4. Preheat the oven to 400 degrees. Drizzle a tablespoon of olive oil over the peppers and pour a few tablespoons of veggie broth (or water) in the pan. Bake the dish (uncovered) for about 30 minutes until nice and brown on the tops. Enjoy!


couscous salad

I make this salad all the time in the summer. It’s got couscous and chickpeas tossed with lots of fresh ingredients, like cucumbers, tomatoes, green onions, and cilantro. There’s a good amount of freshly-squeezed lemon juice, some salt + pepper, and a touch of olive oil. I also add feta, but that’s optional.

couscous salad

My strategy is to make a big batch of this salad in the morning, and then snack on bowls of it throughout the day or pack it in a container to bring with me.

This salad travels really well. I mostly take it to libraries.
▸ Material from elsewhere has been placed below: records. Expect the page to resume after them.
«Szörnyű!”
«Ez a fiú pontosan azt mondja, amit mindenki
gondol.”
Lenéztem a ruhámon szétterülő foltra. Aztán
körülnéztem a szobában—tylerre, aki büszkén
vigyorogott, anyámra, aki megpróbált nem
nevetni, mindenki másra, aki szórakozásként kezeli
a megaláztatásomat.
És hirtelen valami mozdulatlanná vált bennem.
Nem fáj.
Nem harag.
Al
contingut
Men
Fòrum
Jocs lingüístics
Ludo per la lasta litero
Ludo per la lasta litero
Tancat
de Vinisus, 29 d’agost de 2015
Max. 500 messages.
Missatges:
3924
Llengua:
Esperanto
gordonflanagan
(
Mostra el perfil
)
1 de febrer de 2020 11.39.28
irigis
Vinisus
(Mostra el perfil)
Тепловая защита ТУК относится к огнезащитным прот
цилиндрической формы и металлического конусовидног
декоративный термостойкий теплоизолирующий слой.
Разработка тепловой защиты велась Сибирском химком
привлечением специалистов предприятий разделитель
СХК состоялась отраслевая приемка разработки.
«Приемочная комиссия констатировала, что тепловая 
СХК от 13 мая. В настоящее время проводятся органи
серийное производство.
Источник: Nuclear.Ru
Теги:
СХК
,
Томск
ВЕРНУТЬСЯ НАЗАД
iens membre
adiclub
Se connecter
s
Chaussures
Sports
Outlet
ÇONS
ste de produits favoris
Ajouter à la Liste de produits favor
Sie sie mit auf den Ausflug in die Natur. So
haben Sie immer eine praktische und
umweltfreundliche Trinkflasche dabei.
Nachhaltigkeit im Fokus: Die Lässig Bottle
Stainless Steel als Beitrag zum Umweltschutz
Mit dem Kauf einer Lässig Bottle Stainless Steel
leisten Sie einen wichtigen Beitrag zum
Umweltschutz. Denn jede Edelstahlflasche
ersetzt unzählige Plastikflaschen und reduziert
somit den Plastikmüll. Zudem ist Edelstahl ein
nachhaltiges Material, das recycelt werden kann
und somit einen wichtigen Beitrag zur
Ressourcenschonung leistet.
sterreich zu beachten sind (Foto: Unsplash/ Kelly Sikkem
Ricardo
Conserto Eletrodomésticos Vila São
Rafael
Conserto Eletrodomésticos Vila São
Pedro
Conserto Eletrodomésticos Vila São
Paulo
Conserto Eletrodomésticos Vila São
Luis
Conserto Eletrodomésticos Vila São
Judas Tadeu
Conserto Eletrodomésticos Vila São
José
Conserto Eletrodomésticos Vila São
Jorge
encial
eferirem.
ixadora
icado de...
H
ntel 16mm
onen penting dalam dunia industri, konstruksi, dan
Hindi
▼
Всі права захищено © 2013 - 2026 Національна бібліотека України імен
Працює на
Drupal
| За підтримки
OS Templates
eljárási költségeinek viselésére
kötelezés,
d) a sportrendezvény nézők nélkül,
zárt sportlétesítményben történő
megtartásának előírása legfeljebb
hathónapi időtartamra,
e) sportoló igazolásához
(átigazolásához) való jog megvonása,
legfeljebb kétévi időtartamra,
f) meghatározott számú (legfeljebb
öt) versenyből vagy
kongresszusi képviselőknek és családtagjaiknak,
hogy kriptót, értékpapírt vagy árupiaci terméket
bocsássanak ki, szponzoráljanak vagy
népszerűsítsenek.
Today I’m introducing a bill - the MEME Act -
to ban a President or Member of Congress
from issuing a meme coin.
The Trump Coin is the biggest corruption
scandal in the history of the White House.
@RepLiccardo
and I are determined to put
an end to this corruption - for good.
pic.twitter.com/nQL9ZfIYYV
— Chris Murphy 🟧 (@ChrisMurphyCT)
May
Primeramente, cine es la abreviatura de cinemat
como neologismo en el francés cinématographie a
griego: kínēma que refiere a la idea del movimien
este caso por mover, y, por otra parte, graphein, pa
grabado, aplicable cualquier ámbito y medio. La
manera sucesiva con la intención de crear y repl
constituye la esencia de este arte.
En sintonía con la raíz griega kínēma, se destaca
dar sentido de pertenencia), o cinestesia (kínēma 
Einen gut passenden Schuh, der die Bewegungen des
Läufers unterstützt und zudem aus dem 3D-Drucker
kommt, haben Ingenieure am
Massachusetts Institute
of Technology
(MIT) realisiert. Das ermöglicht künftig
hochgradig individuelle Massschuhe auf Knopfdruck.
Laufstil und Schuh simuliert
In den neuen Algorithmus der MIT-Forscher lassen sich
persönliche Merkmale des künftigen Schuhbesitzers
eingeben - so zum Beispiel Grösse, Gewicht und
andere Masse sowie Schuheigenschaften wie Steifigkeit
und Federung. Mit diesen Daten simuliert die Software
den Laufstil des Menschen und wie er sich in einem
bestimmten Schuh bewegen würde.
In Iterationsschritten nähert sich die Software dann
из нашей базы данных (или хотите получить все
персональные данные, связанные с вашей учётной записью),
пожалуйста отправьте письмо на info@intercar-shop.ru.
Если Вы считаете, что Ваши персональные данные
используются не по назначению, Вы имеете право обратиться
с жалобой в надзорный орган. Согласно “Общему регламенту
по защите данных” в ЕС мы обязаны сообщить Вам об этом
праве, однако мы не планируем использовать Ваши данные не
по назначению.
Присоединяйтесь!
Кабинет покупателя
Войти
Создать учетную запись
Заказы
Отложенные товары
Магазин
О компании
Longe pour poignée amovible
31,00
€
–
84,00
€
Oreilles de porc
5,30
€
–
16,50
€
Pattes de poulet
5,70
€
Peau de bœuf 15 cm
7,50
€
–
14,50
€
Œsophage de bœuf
When I was in grad school, I did most of my work in libraries. I needed lunch options that were portable, easy to eat while staring at Word documents on my computer, and didn’t require any more refrigeration than library air-conditioning provides. This salad covered all those needs. As it turns out, I still do most of my work in libraries in my post-grad school life. So, I’m still making and eating a lot of this salad.

This one is a no-brainer and endlessly customizable, I think. Not a fan of cilantro? Add something else, like chopped mint or parsley. I made a batch of this salad the other day and my cuke was looking a little worse for the wear, so I subbed chopped raw zucchini instead. You could throw some nuts in. When I don’t have lemons on hand, I just use a couple of shakes of red wine vinegar instead. You get the idea.

Happy summer salad-ing!   ~Inge

Really easy couscous salad

I didn’t include exact amounts for the veggies because you can really do what you want. I mean, it’s your salad, do what you like! I included suggested amounts of lemon juice and olive oil even though I never measure anything when I make this. I usually use the juice from about 3 lemons, depending on how juicy they are. I like this salad on the lemon-y side. And I definitely use just a touch of olive oil. Adjust for your own tastes, of course. 

1 cup uncooked couscous
1 cup boiling water
¼ teaspoon salt
1 can of chickpeas, drained and rinsed
little tomatoes (cherry, grape, etc.), cut in half
cucumber, chopped
green onions, thinly sliced
handful of cilantro, chopped
lemon juice (2-4 tablespoons)
olive oil (1-2 teaspoons)
feta crumbles, optional

First, make the couscous. Put the uncooked couscous with the salt in a bowl large enough for the entire salad. Add 1 cup boiling water and put a plate over the top of the bowl. No need to stir! Let the water do its thing with the couscous for about 5 minutes. Then, take the plate off the top of the bowl and fluff the couscous with a fork.

Then, prep all of the other ingredients and just toss them in as they are ready. Add the lemon juice and olive oil at the end. Add salt + pepper, to taste. Have a small bite and see if you need to add more of anything. If I’m storing the salad to eat later, I find that I sometimes need to add more lemon juice before eating to perk it up a bit.